• **Data supplied**
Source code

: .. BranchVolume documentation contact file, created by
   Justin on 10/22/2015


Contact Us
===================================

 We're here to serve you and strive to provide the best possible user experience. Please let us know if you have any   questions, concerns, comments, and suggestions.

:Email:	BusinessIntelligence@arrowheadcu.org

• **What the task requires**
Only the line containing "We're here to" and the lines after it, up to and including the last line of the data, should appear in the answer, exactly as written.

• **Written solution**
 We're here to serve you and strive to provide the best possible user experience. Please let us know if you have any   questions, concerns, comments, and suggestions.

:Email:	BusinessIntelligence@arrowheadcu.org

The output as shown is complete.